RMS CEO Discusses Cat Models at Bermuda Conference
Speaking at the World Insurance Forum in Bermuda, Hemant Shah, Risk Management Solutions CEO, warned that insurers should be preparing to increase their reserves for catastrophe losses, not only due to the unprecedented 2005 hurricane season, but also to prepare for a stormy future.
As noted on the Lloyd’s Website (www.lloyd’s.com) Shah said RMS is set to “release three new catastrophe models which will cover the Gulf of Mexico, windstorm, offshore energy and Caribbean risks, on the back of lessons learned from last year’s hurricane season.”
He also indicted that these new models will “take into account the lessons learned from the 2005 hurricane season and the results have the levels of exposure drastically increasing.” Shah stressed the importance of the insurance market working in cooperation with “the modeling firms if the new models were to have the desired impact of allowing insurers to get a better grip on the levels and types of exposures they face.”
Shah would agree with Karen Clark, who heads RMS rival risk modeler AIR, that the industry is facing a problem known in the data processing business under the familiar term “garbage in, garbage out.” Shah stresssed that the “model is only as good as the data it contains.

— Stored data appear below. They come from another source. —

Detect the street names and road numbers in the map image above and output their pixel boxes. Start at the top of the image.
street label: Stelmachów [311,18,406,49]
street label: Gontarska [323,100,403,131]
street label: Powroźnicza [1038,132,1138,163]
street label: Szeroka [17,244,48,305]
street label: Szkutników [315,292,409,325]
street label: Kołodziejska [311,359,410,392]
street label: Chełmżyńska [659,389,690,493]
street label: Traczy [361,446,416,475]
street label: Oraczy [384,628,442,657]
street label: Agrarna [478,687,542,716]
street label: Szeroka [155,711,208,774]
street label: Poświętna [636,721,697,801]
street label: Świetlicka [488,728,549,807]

While we have been able to factor in the data we have obtained from the events of last year, as the models continue to develop we need to work with our insurance partners to ensure the information we have is as up to date as possible.”
In a similar plea last November Clark indicated: “Modeled loss estimates are only as accurate as the exposure data input into the catastrophe model. Insurers need to put more emphasis on improving the quality and completeness of their exposure data to improve the accuracy of the catastrophe risk information used by company management,” (See IJ Website Nov. 14, 2005.)

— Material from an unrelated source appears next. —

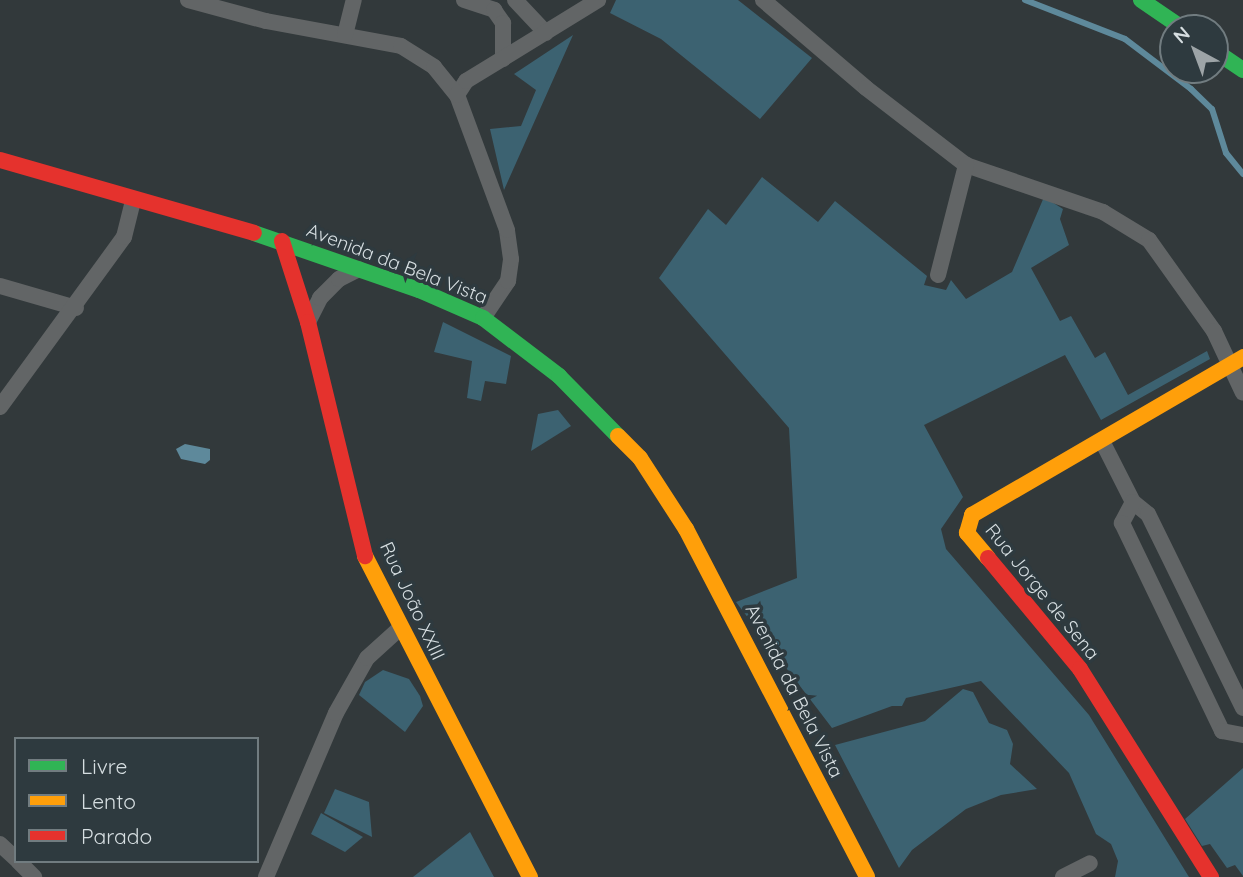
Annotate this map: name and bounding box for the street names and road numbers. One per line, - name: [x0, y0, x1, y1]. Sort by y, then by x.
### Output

Shah added that as a result of the hurricane season there has been a change in how models are viewed. He noted that they “have never been the complete solution,” in an allusion to the assumed practice of simply plugging data into a model and letting it do the work. “It is just one of the tools which the underwriter has at their disposal to make their decisions.”
“I had feared there would be a reaction to the events of last year and some risk carriers would simply abandon the use of modeling, but what we have found is that the underwriters are looking at the models as a basis for their decisions which are then coupled with the experience and expertise of their staff to come to the final decisions on pricing and exposure levels,” Shah stated in conclusion.